5. The increment-width and deep-learning drug response prediction method of claim 4, wherein: said gene expression data G _o The input into the multilayer perceptron means that: the multilayer perceptron comprises three hidden layers and three active layers; gene signature G _F Comprises the following steps:

wherein σ ₄ 、σ ₅ 、σ ₆ Representing an activation function;

respectively representing learnable weight matrixes;

respectively, the offsets.

6. The increment-width and deep-learning drug response prediction method of claim 1, wherein: during initial training of the IBDT model, the feature pairs X formed by the samples _DG Inputting the data into a width learning system, and mapping n groups of characteristic nodes

And m groups of enhanced nodes

Computing feature pairs X by a pseudo-inverse and ridge regression learning algorithm _DG To the weight W between the outputs Y _DG ：

W _DG ＝A _DG +Y

A _DG ⁺ ＝(λI+A _DG A _DG ^T ) ^-1 A _DG ^T

7. The incremental width and deep learning drug response prediction method of claim 6, wherein: in the IBDT model training, the newly added samples are subsequently utilized to enable the feature nodes and the enhanced nodes of the width learning system to be newly added, and the output weight W of the learning system is dynamically updated through an incremental learning algorithm _DG The method comprises the following steps:

Mapping out new characteristic nodes and enhanced nodesCombining all the characteristic nodes and the enhanced nodes to obtain an input matrix corresponding to the newly added sample

The input matrix update of the model is:

wherein

Wherein,

wherein, Y _a The label value representing the newly added sample.

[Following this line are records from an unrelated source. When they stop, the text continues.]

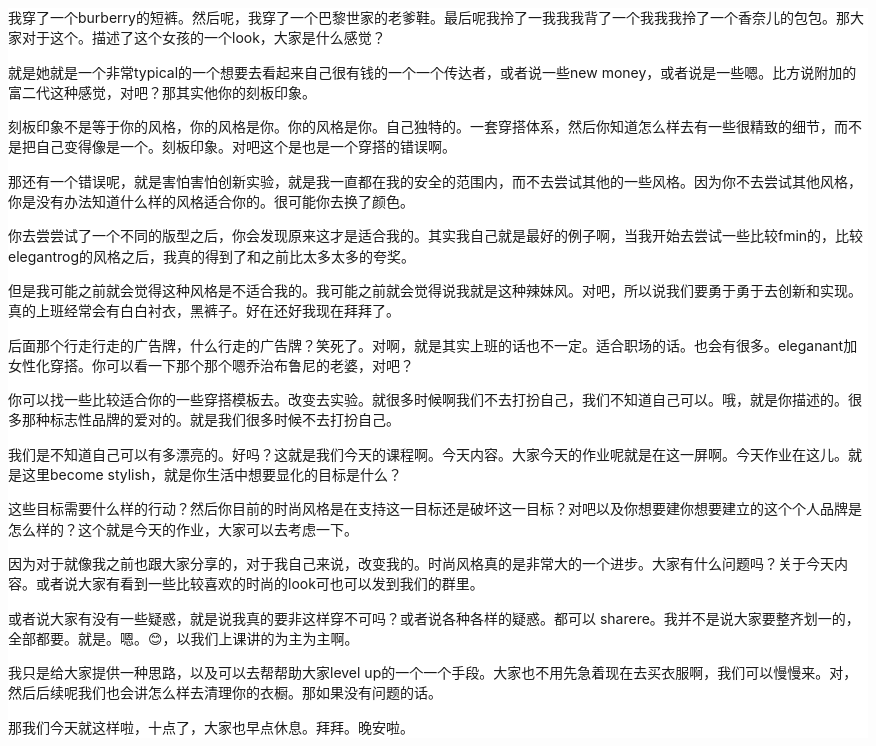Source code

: 我穿了一个burberry的短裤。然后呢，我穿了一个巴黎世家的老爹鞋。最后呢我拎了一我我我背了一个我我我拎了一个香奈儿的包包。那大家对于这个。描述了这个女孩的一个look，大家是什么感觉？

就是她就是一个非常typical的一个想要去看起来自己很有钱的一个一个传达者，或者说一些new money，或者说是一些嗯。比方说附加的富二代这种感觉，对吧？那其实他你的刻板印象。

刻板印象不是等于你的风格，你的风格是你。你的风格是你。自己独特的。一套穿搭体系，然后你知道怎么样去有一些很精致的细节，而不是把自己变得像是一个。刻板印象。对吧这个是也是一个穿搭的错误啊。

那还有一个错误呢，就是害怕害怕创新实验，就是我一直都在我的安全的范围内，而不去尝试其他的一些风格。因为你不去尝试其他风格，你是没有办法知道什么样的风格适合你的。很可能你去换了颜色。

你去尝尝试了一个不同的版型之后，你会发现原来这才是适合我的。其实我自己就是最好的例子啊，当我开始去尝试一些比较fmin的，比较 elegantrog的风格之后，我真的得到了和之前比太多太多的夸奖。

但是我可能之前就会觉得这种风格是不适合我的。我可能之前就会觉得说我就是这种辣妹风。对吧，所以说我们要勇于勇于去创新和实现。真的上班经常会有白白衬衣，黑裤子。好在还好我现在拜拜了。

后面那个行走行走的广告牌，什么行走的广告牌？笑死了。对啊，就是其实上班的话也不一定。适合职场的话。也会有很多。eleganant加女性化穿搭。你可以看一下那个那个嗯乔治布鲁尼的老婆，对吧？

你可以找一些比较适合你的一些穿搭模板去。改变去实验。就很多时候啊我们不去打扮自己，我们不知道自己可以。哦，就是你描述的。很多那种标志性品牌的爱对的。就是我们很多时候不去打扮自己。

我们是不知道自己可以有多漂亮的。好吗？这就是我们今天的课程啊。今天内容。大家今天的作业呢就是在这一屏啊。今天作业在这儿。就是这里become stylish，就是你生活中想要显化的目标是什么？

这些目标需要什么样的行动？然后你目前的时尚风格是在支持这一目标还是破坏这一目标？对吧以及你想要建你想要建立的这个个人品牌是怎么样的？这个就是今天的作业，大家可以去考虑一下。

因为对于就像我之前也跟大家分享的，对于我自己来说，改变我的。时尚风格真的是非常大的一个进步。大家有什么问题吗？关于今天内容。或者说大家有看到一些比较喜欢的时尚的look可也可以发到我们的群里。

或者说大家有没有一些疑惑，就是说我真的要非这样穿不可吗？或者说各种各样的疑惑。都可以 sharere。我并不是说大家要整齐划一的，全部都要。就是。嗯。😊，以我们上课讲的为主为主啊。

我只是给大家提供一种思路，以及可以去帮帮助大家level up的一个一个手段。大家也不用先急着现在去买衣服啊，我们可以慢慢来。对，然后后续呢我们也会讲怎么样去清理你的衣橱。那如果没有问题的话。

那我们今天就这样啦，十点了，大家也早点休息。拜拜。晚安啦。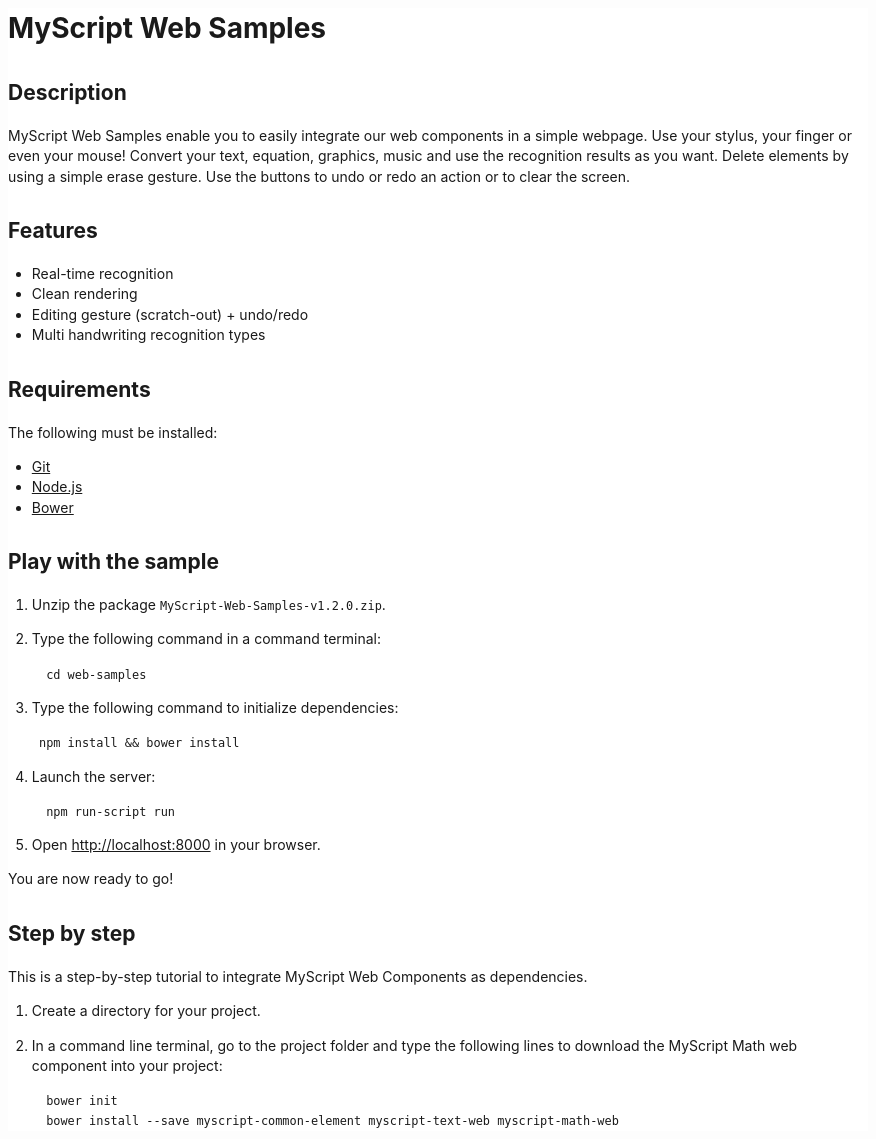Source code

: # MyScript Web Samples

## Description

MyScript Web Samples enable you to easily integrate our web components in a simple webpage. Use your stylus, your finger or even your mouse! Convert your text, equation, graphics, music and use the recognition results as you want. Delete elements by using a simple erase gesture. Use the buttons to undo or redo an action or to clear the screen.

## Features

* Real-time recognition
* Clean rendering
* Editing gesture (scratch-out) + undo/redo
* Multi handwriting recognition types

## Requirements

The following must be installed:

* [Git](https://git-scm.com/)
* [Node.js](https://nodejs.org/en/)
* [Bower](http://bower.io/)

## Play with the sample

1) Unzip the package `MyScript-Web-Samples-v1.2.0.zip`.

2) Type the following command in a command terminal:

         cd web-samples
         
3) Type the following command to initialize dependencies:
        
        npm install && bower install

4) Launch the server:  

         npm run-script run
            
5) Open [http://localhost:8000](http://localhost:8000) in your browser.

You are now ready to go!

## Step by step

This is a step-by-step tutorial to integrate MyScript Web Components as dependencies.
    
1) Create a directory for your project.

2) In a command line terminal, go to the project folder and type the following lines to download the MyScript Math web component into your project:
   
         bower init
         bower install --save myscript-common-element myscript-text-web myscript-math-web
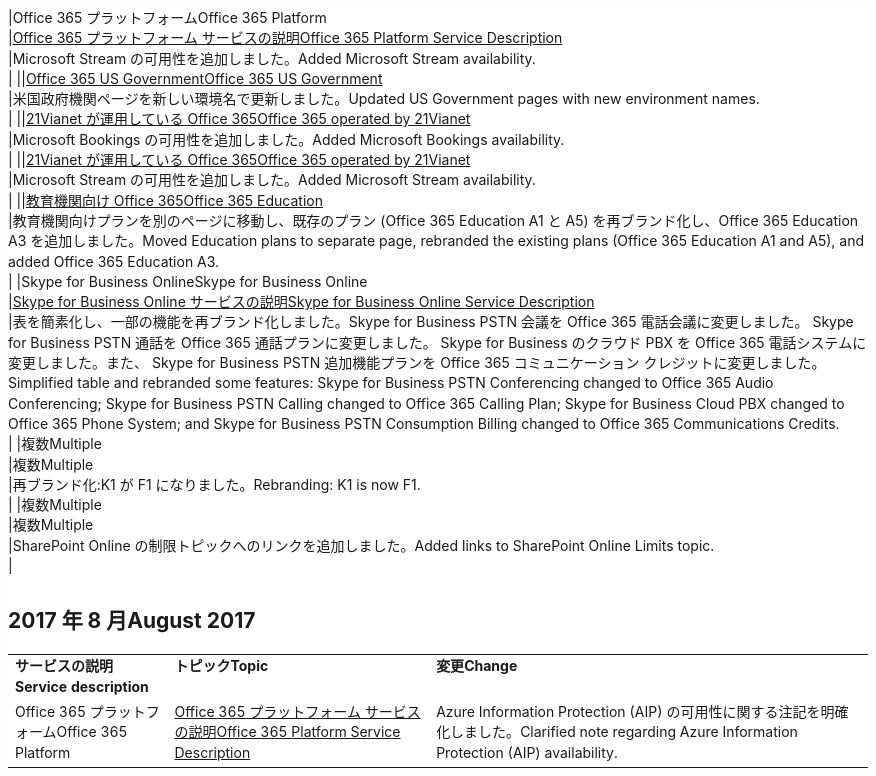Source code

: |<span data-ttu-id="e5f1a-298">Office 365 プラットフォーム</span><span class="sxs-lookup"><span data-stu-id="e5f1a-298">Office 365 Platform</span></span>  <br/> |[<span data-ttu-id="e5f1a-299">Office 365 プラットフォーム サービスの説明</span><span class="sxs-lookup"><span data-stu-id="e5f1a-299">Office 365 Platform Service Description</span></span>](office-365-platform-service-description/office-365-platform-service-description.md) <br/> |<span data-ttu-id="e5f1a-300">Microsoft Stream の可用性を追加しました。</span><span class="sxs-lookup"><span data-stu-id="e5f1a-300">Added Microsoft Stream availability.</span></span>  <br/> |
||[<span data-ttu-id="e5f1a-301">Office 365 US Government</span><span class="sxs-lookup"><span data-stu-id="e5f1a-301">Office 365 US Government</span></span>](office-365-platform-service-description/office-365-us-government/office-365-us-government.md) <br/> |<span data-ttu-id="e5f1a-302">米国政府機関ページを新しい環境名で更新しました。</span><span class="sxs-lookup"><span data-stu-id="e5f1a-302">Updated US Government pages with new environment names.</span></span>  <br/> |
||[<span data-ttu-id="e5f1a-303">21Vianet が運用している Office 365</span><span class="sxs-lookup"><span data-stu-id="e5f1a-303">Office 365 operated by 21Vianet</span></span>](office-365-platform-service-description/office-365-operated-by-21vianet.md) <br/> |<span data-ttu-id="e5f1a-304">Microsoft Bookings の可用性を追加しました。</span><span class="sxs-lookup"><span data-stu-id="e5f1a-304">Added Microsoft Bookings availability.</span></span>  <br/> |
||[<span data-ttu-id="e5f1a-305">21Vianet が運用している Office 365</span><span class="sxs-lookup"><span data-stu-id="e5f1a-305">Office 365 operated by 21Vianet</span></span>](office-365-platform-service-description/office-365-operated-by-21vianet.md) <br/> |<span data-ttu-id="e5f1a-306">Microsoft Stream の可用性を追加しました。</span><span class="sxs-lookup"><span data-stu-id="e5f1a-306">Added Microsoft Stream availability.</span></span>  <br/> |
||[<span data-ttu-id="e5f1a-307">教育機関向け Office 365</span><span class="sxs-lookup"><span data-stu-id="e5f1a-307">Office 365 Education</span></span>](office-365-platform-service-description/office-365-education.md) <br/> |<span data-ttu-id="e5f1a-308">教育機関向けプランを別のページに移動し、既存のプラン (Office 365 Education A1 と A5) を再ブランド化し、Office 365 Education A3 を追加しました。</span><span class="sxs-lookup"><span data-stu-id="e5f1a-308">Moved Education plans to separate page, rebranded the existing plans (Office 365 Education A1 and A5), and added Office 365 Education A3.</span></span>  <br/> |
|<span data-ttu-id="e5f1a-309">Skype for Business Online</span><span class="sxs-lookup"><span data-stu-id="e5f1a-309">Skype for Business Online</span></span>  <br/> |[<span data-ttu-id="e5f1a-310">Skype for Business Online サービスの説明</span><span class="sxs-lookup"><span data-stu-id="e5f1a-310">Skype for Business Online Service Description</span></span>](skype-for-business-online-service-description/skype-for-business-online-service-description.md) <br/> |<span data-ttu-id="e5f1a-311">表を簡素化し、一部の機能を再ブランド化しました。Skype for Business PSTN 会議を Office 365 電話会議に変更しました。 Skype for Business PSTN 通話を Office 365 通話プランに変更しました。 Skype for Business のクラウド PBX を Office 365 電話システムに変更しました。また、 Skype for Business PSTN 追加機能プランを Office 365 コミュニケーション クレジットに変更しました。</span><span class="sxs-lookup"><span data-stu-id="e5f1a-311">Simplified table and rebranded some features: Skype for Business PSTN Conferencing changed to Office 365 Audio Conferencing; Skype for Business PSTN Calling changed to Office 365 Calling Plan; Skype for Business Cloud PBX changed to Office 365 Phone System; and Skype for Business PSTN Consumption Billing changed to Office 365 Communications Credits.</span></span>  <br/> |
|<span data-ttu-id="e5f1a-312">複数</span><span class="sxs-lookup"><span data-stu-id="e5f1a-312">Multiple</span></span>  <br/> |<span data-ttu-id="e5f1a-313">複数</span><span class="sxs-lookup"><span data-stu-id="e5f1a-313">Multiple</span></span>  <br/> |<span data-ttu-id="e5f1a-314">再ブランド化:K1 が F1 になりました。</span><span class="sxs-lookup"><span data-stu-id="e5f1a-314">Rebranding: K1 is now F1.</span></span>  <br/> |
|<span data-ttu-id="e5f1a-315">複数</span><span class="sxs-lookup"><span data-stu-id="e5f1a-315">Multiple</span></span>  <br/> |<span data-ttu-id="e5f1a-316">複数</span><span class="sxs-lookup"><span data-stu-id="e5f1a-316">Multiple</span></span>  <br/> |<span data-ttu-id="e5f1a-317">SharePoint Online の制限トピックへのリンクを追加しました。</span><span class="sxs-lookup"><span data-stu-id="e5f1a-317">Added links to SharePoint Online Limits topic.</span></span>  <br/> |
   
## <a name="august-2017"></a><span data-ttu-id="e5f1a-318">2017 年 8 月</span><span class="sxs-lookup"><span data-stu-id="e5f1a-318">August 2017</span></span>

||||
|:-----|:-----|:-----|
|<span data-ttu-id="e5f1a-319">**サービスの説明**</span><span class="sxs-lookup"><span data-stu-id="e5f1a-319">**Service description**</span></span> <br/> |<span data-ttu-id="e5f1a-320">**トピック**</span><span class="sxs-lookup"><span data-stu-id="e5f1a-320">**Topic**</span></span> <br/> |<span data-ttu-id="e5f1a-321">**変更**</span><span class="sxs-lookup"><span data-stu-id="e5f1a-321">**Change**</span></span> <br/> |
|<span data-ttu-id="e5f1a-322">Office 365 プラットフォーム</span><span class="sxs-lookup"><span data-stu-id="e5f1a-322">Office 365 Platform</span></span>  <br/> |[<span data-ttu-id="e5f1a-323">Office 365 プラットフォーム サービスの説明</span><span class="sxs-lookup"><span data-stu-id="e5f1a-323">Office 365 Platform Service Description</span></span>](office-365-platform-service-description/office-365-platform-service-description.md) <br/> |<span data-ttu-id="e5f1a-324">Azure Information Protection (AIP) の可用性に関する注記を明確化しました。</span><span class="sxs-lookup"><span data-stu-id="e5f1a-324">Clarified note regarding Azure Information Protection (AIP) availability.</span></span>  <br/> |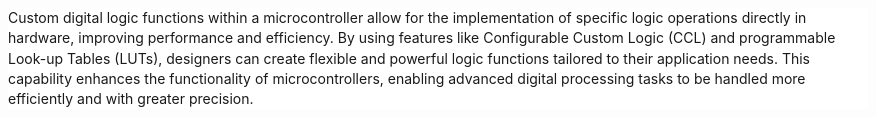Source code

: Custom digital logic functions within a microcontroller allow for the implementation of specific logic operations directly in hardware, improving performance and efficiency. By using features like Configurable Custom Logic (CCL) and programmable Look-up Tables (LUTs), designers can create flexible and powerful logic functions tailored to their application needs. This capability enhances the functionality of microcontrollers, enabling advanced digital processing tasks to be handled more efficiently and with greater precision.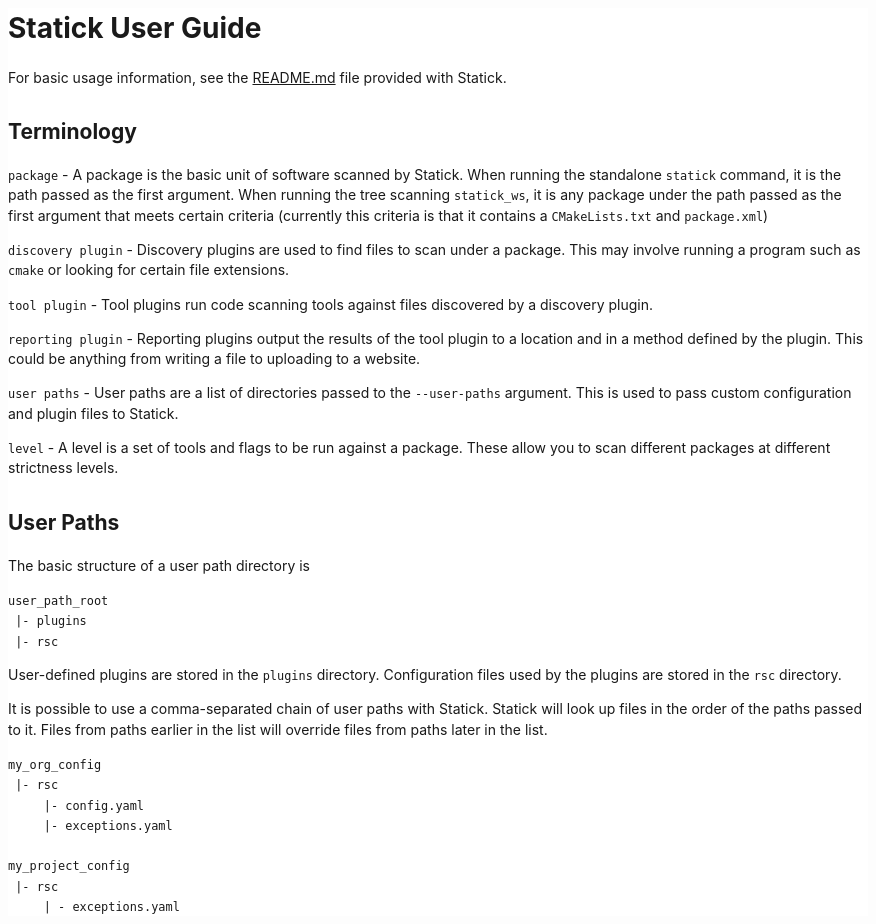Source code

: # Statick User Guide

For basic usage information, see the [README.md](README.md) file provided with Statick.

## Terminology

`package` - A package is the basic unit of software scanned by Statick.
When running the standalone `statick` command, it is the path passed as the first argument.
When running the tree scanning `statick_ws`, it is any package under the path passed as the first argument that meets
certain criteria (currently this criteria is that it contains a `CMakeLists.txt` and `package.xml`)

`discovery plugin` - Discovery plugins are used to find files to scan under a package.
This may involve running a program such as `cmake` or looking for certain file extensions.

`tool plugin` - Tool plugins run code scanning tools against files discovered by a discovery plugin.

`reporting plugin` - Reporting plugins output the results of the tool plugin to a location and in a method defined by
the plugin.
This could be anything from writing a file to uploading to a website.

`user paths` - User paths are a list of directories passed to the `--user-paths` argument.
This is used to pass custom configuration and plugin files to Statick.

`level` - A level is a set of tools and flags to be run against a package.
These allow you to scan different packages at different strictness levels.

## User Paths

The basic structure of a user path directory is

    user_path_root
     |- plugins
     |- rsc

User-defined plugins are stored in the `plugins` directory.
Configuration files used by the plugins are stored in the `rsc` directory.

It is possible to use a comma-separated chain of user paths with Statick.
Statick will look up files in the order of the paths passed to it.
Files from paths earlier in the list will override files from paths later in the list.

    my_org_config
     |- rsc
         |- config.yaml
         |- exceptions.yaml

    my_project_config
     |- rsc
         | - exceptions.yaml
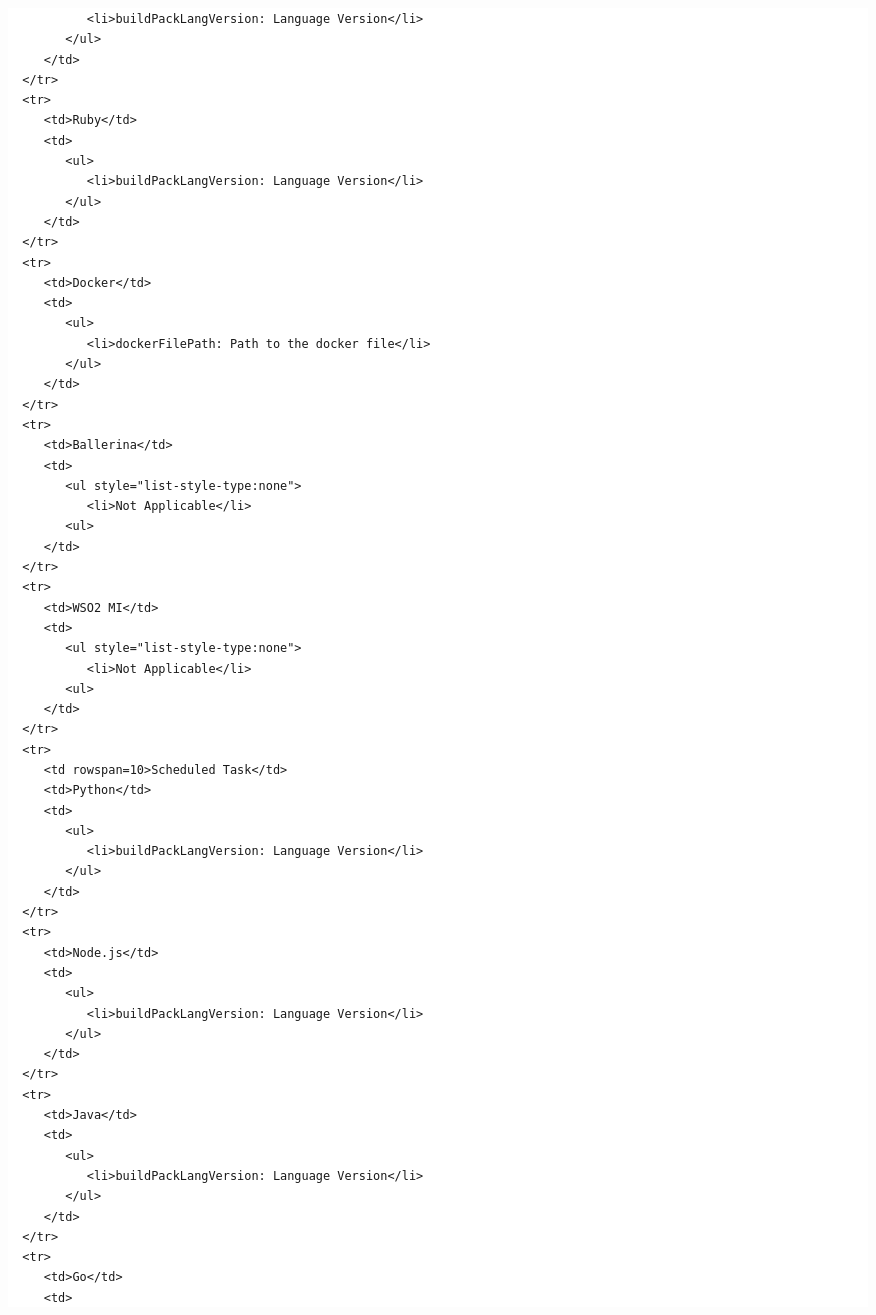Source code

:                <li>buildPackLangVersion: Language Version</li>
            </ul>
         </td>
      </tr>
      <tr>
         <td>Ruby</td>
         <td>
            <ul>
               <li>buildPackLangVersion: Language Version</li>
            </ul>
         </td>
      </tr>
      <tr>
         <td>Docker</td>
         <td>
            <ul>
               <li>dockerFilePath: Path to the docker file</li>
            </ul>
         </td>
      </tr>
      <tr>
         <td>Ballerina</td>
         <td>
            <ul style="list-style-type:none">
               <li>Not Applicable</li>
            <ul> 
         </td>
      </tr>
      <tr>
         <td>WSO2 MI</td>
         <td>
            <ul style="list-style-type:none">
               <li>Not Applicable</li>
            <ul> 
         </td>
      </tr>
      <tr>
         <td rowspan=10>Scheduled Task</td>
         <td>Python</td>
         <td>
            <ul>
               <li>buildPackLangVersion: Language Version</li>
            </ul>
         </td>
      </tr>
      <tr>
         <td>Node.js</td>
         <td>
            <ul>
               <li>buildPackLangVersion: Language Version</li>
            </ul>
         </td>
      </tr>
      <tr>
         <td>Java</td>
         <td>
            <ul>
               <li>buildPackLangVersion: Language Version</li>
            </ul>
         </td>
      </tr>
      <tr>
         <td>Go</td>
         <td>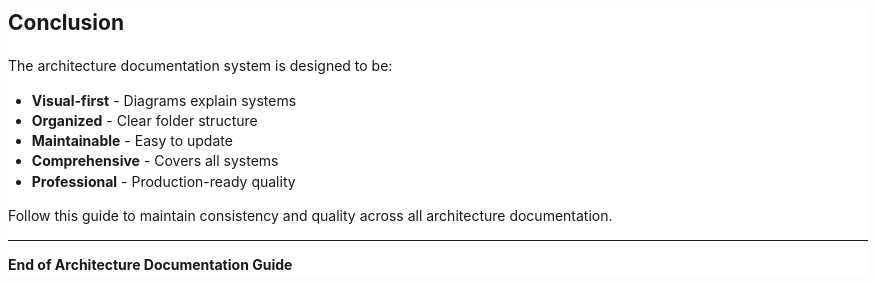 
## Conclusion

The architecture documentation system is designed to be:

- **Visual-first** - Diagrams explain systems
- **Organized** - Clear folder structure
- **Maintainable** - Easy to update
- **Comprehensive** - Covers all systems
- **Professional** - Production-ready quality

Follow this guide to maintain consistency and quality across all architecture documentation.

---

**End of Architecture Documentation Guide**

8. A storage medium storing a computer program which, when executed by a processor, causes the processor to perform the increment width and deep learning drug response prediction method of any one of claims 1-7.

9. A computing device comprising a processor and a memory for storing processor-executable programs, wherein the processor, when executing a program stored in the memory, implements the increment-width and deep-learned drug response prediction method of any one of claims 1-7.